The other Friday evening I was sitting in a restaurant overlooking the main square of our town. Students sat under heaters on bar terraces, music floated out of pubs, and families walked in and out of places to eat. Mostly there were no screens, no two-metre rules, no time limits.
The town I was in – and which I've just left, to come back to Ireland after an eight-month secondment – was in Denmark, which over the past month has been reopening with the help of its phone-based coronapas (or corona passport) scheme, which lets you show you've been vaccinated or have recently tested negative for coronavirus.
These digital certificates have enabled cafes, bars and restaurants across the country – as well as cinemas, theatres, museums, hairdressers, zoos and even gyms – to open their doors again while minimising the risk of infection. Show that you’re coronavirus-free and you can go inside. (If you can’t prove you’re safe you’ll still be served, but outside.)
It may not be a return to total spontaneity, but it provides much more of it than most of us have had in a long time
You can have a PCR test under the coronapas scheme, of course, but antigen tests – the rapid-result ones that Ireland isn’t sure about – have played a key role in its success.
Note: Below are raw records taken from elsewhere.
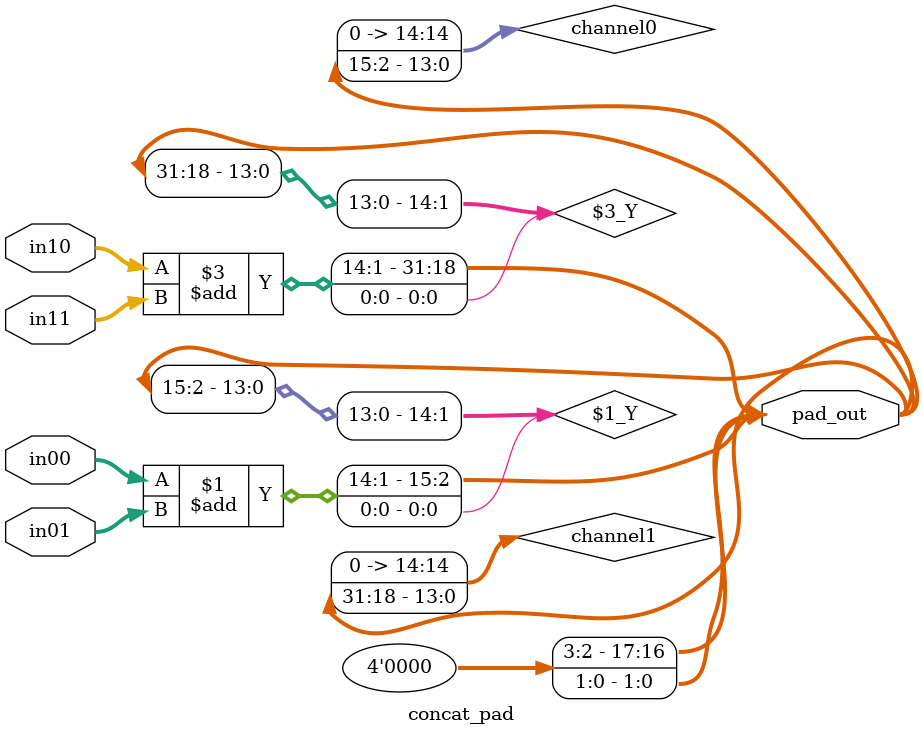
<source format=v>
`timescale  1ns / 1ps

module concat_pad(
	input [13:0] in00,
	input [13:0] in01,
	input [13:0] in10,
	input [13:0] in11,
	output [31:0] pad_out
	);
    
    wire [14:0] channel0 = (in00 + in01) >> 1;
    wire [14:0] channel1 = (in10 + in11) >> 1;

	assign pad_out = {channel1[13:0], 2'b00, channel0[13:0], 2'b00};
	
endmodule

</source>
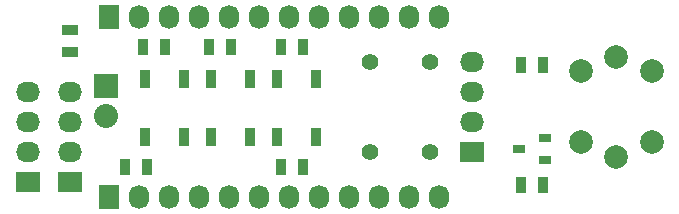
<source format=gbr>
G04 #@! TF.FileFunction,Soldermask,Top*
%FSLAX46Y46*%
G04 Gerber Fmt 4.6, Leading zero omitted, Abs format (unit mm)*
G04 Created by KiCad (PCBNEW (2014-10-31 BZR 5247)-product) date Sonntag, 14. Dezember 2014 16:47:01*
%MOMM*%
G01*
G04 APERTURE LIST*
%ADD10C,0.100000*%
%ADD11R,2.032000X2.032000*%
%ADD12O,2.032000X2.032000*%
%ADD13R,2.032000X1.727200*%
%ADD14O,2.032000X1.727200*%
%ADD15R,1.727200X2.032000*%
%ADD16O,1.727200X2.032000*%
%ADD17R,1.000760X0.800100*%
%ADD18C,2.000000*%
%ADD19R,0.900000X1.500000*%
%ADD20C,1.397000*%
%ADD21R,0.889000X1.397000*%
%ADD22R,1.397000X0.889000*%
G04 APERTURE END LIST*
D10*
D11*
X138684000Y-143002000D03*
D12*
X138684000Y-145542000D03*
D13*
X135636000Y-151130000D03*
D14*
X135636000Y-148590000D03*
X135636000Y-146050000D03*
X135636000Y-143510000D03*
D13*
X132080000Y-151130000D03*
D14*
X132080000Y-148590000D03*
X132080000Y-146050000D03*
X132080000Y-143510000D03*
D15*
X138938000Y-152400000D03*
D16*
X141478000Y-152400000D03*
X144018000Y-152400000D03*
X146558000Y-152400000D03*
X149098000Y-152400000D03*
X151638000Y-152400000D03*
X154178000Y-152400000D03*
X156718000Y-152400000D03*
X159258000Y-152400000D03*
X161798000Y-152400000D03*
X164338000Y-152400000D03*
X166878000Y-152400000D03*
D15*
X138938000Y-137160000D03*
D16*
X141478000Y-137160000D03*
X144018000Y-137160000D03*
X146558000Y-137160000D03*
X149098000Y-137160000D03*
X151638000Y-137160000D03*
X154178000Y-137160000D03*
X156718000Y-137160000D03*
X159258000Y-137160000D03*
X161798000Y-137160000D03*
X164338000Y-137160000D03*
X166878000Y-137160000D03*
D17*
X173652180Y-148336000D03*
X175851820Y-147383500D03*
X175851820Y-149288500D03*
D18*
X181864000Y-149030000D03*
X181864000Y-140530000D03*
X184869000Y-147785000D03*
X178859000Y-147785000D03*
X178859000Y-141775000D03*
X184869000Y-141775000D03*
D19*
X145288000Y-147320000D03*
X141988000Y-147320000D03*
X145288000Y-142420000D03*
X141988000Y-142420000D03*
X150876000Y-147320000D03*
X147576000Y-147320000D03*
X150876000Y-142420000D03*
X147576000Y-142420000D03*
X156464000Y-147320000D03*
X153164000Y-147320000D03*
X156464000Y-142420000D03*
X153164000Y-142420000D03*
D20*
X161036000Y-140970000D03*
X166116000Y-140970000D03*
X161036000Y-148590000D03*
X166116000Y-148590000D03*
D13*
X169680000Y-148598000D03*
D14*
X169680000Y-146058000D03*
X169680000Y-143518000D03*
X169680000Y-140978000D03*
D21*
X142176500Y-149860000D03*
X140271500Y-149860000D03*
X141795500Y-139700000D03*
X143700500Y-139700000D03*
X153479500Y-139700000D03*
X155384500Y-139700000D03*
X147383500Y-139700000D03*
X149288500Y-139700000D03*
X173799500Y-151384000D03*
X175704500Y-151384000D03*
X175704500Y-141224000D03*
X173799500Y-141224000D03*
X155384500Y-149860000D03*
X153479500Y-149860000D03*
D22*
X135636000Y-138239500D03*
X135636000Y-140144500D03*
M02*

</source>
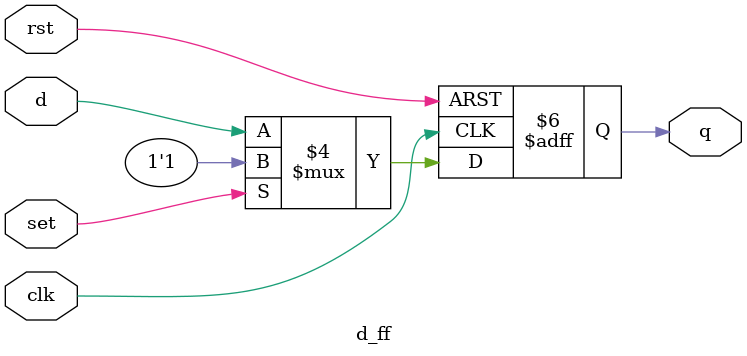
<source format=sv>
module d_ff
(
	input logic clk,
	input logic rst,
	input logic set,
	input logic d,
	output logic q
);

always @(posedge clk or negedge rst) begin
	if (!rst) begin
		q <= 0;
	end
	else begin
		if (set) begin
			q <= 1;
		end
		else begin
			q <= d;
		end
	end
end

endmodule: d_ff
</source>
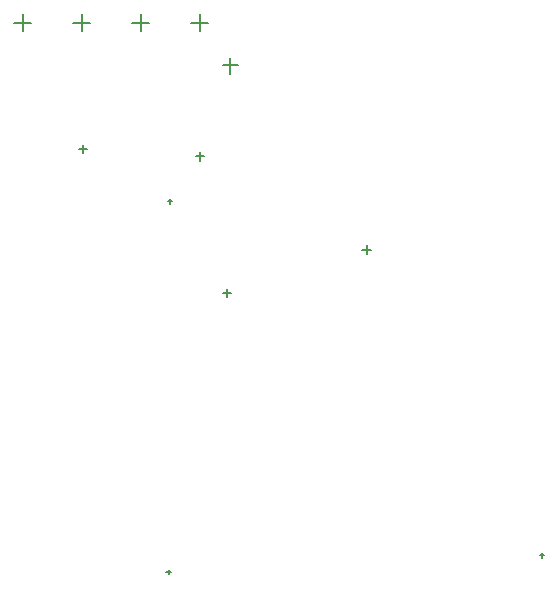
<source format=gbr>
%TF.GenerationSoftware,Altium Limited,Altium Designer,21.1.1 (26)*%
G04 Layer_Color=128*
%FSLAX42Y42*%
%MOMM*%
%TF.SameCoordinates,421AD0F8-EA99-4668-A15B-16ED363E75F7*%
%TF.FilePolarity,Positive*%
%TF.FileFunction,Drillmap*%
%TF.Part,Single*%
G01*
G75*
%TA.AperFunction,NonConductor*%
%ADD34C,0.13*%
D34*
X7730Y10922D02*
X7875D01*
X7803Y10850D02*
Y10994D01*
X8495Y10562D02*
X8630D01*
X8562Y10494D02*
Y10629D01*
X8230Y10922D02*
X8375D01*
X8303Y10850D02*
Y10994D01*
X7230Y10922D02*
X7375D01*
X7303Y10850D02*
Y10994D01*
X6730Y10922D02*
X6875D01*
X6803Y10850D02*
Y10994D01*
X9680Y9004D02*
X9751D01*
X9715Y8969D02*
Y9040D01*
X7280Y9855D02*
X7351D01*
X7315Y9820D02*
Y9891D01*
X8499Y8636D02*
X8570D01*
X8534Y8600D02*
Y8672D01*
X8267Y9792D02*
X8338D01*
X8303Y9756D02*
Y9827D01*
X8033Y9411D02*
X8071D01*
X8052Y9392D02*
Y9430D01*
X11182Y6414D02*
X11220D01*
X11201Y6394D02*
Y6433D01*
X8020Y6274D02*
X8058D01*
X8039Y6255D02*
Y6293D01*
%TF.MD5,4569d0d3a1954dcd0d3052934483730a*%
M02*

</source>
The Danish government has opened multiple pop-up centres to provide both types of test free of charge. One was set up in the community hall of my apartment complex, offering antigen tests right outside the block I lived in, so it couldn’t have been any easier to be checked.
And with an antigen test you get your result half an hour later, by text message or through the government’s MinSundhed app. So you can decide in the morning that you’d like to go out for dinner that evening, and head down for a swab to be taken. It may not be a return to total spontaneity, but it provides much more of it than most of us have had in a long time.
The demand for testing does mean there can be long queues, particularly on a Friday morning – a test is valid in your coronapas for 72 hours, so time it right and it can allow you a weekend of socialising. But if you’re not willing to queue you can always head to the centre at off-peak times: it’s still very much worth it.
The first time I used the coronapas system, some friends and I headed to a bodega, the Danish equivalent of a traditional pub. We could take a table as soon as we showed our passes. We had to wear masks while standing up or going to the bar, and the bar couldn’t be as full as before, but otherwise it was almost like a regular Saturday night. That first feeling of some sort of return to normality was particularly lovely – and lovelier still when the barman gave out free shots every time FC Midtjylland, the local team, scored in that evening’s match.
Denmark, which has about the same population as Ireland, feels it’s so close to returning to normality that it has already decided to phase out the coronapas for everything except foreign travel – and plans to phase out face masks over the summer as well. It isn’t way ahead of other countries with its vaccine rollout. But it did decide it would test as many people as it could – and sometimes managed to test more than 10 per cent of its population in a single day.
Ireland’s not the same without its social life. Wouldn’t it be great to copy Denmark and get it back?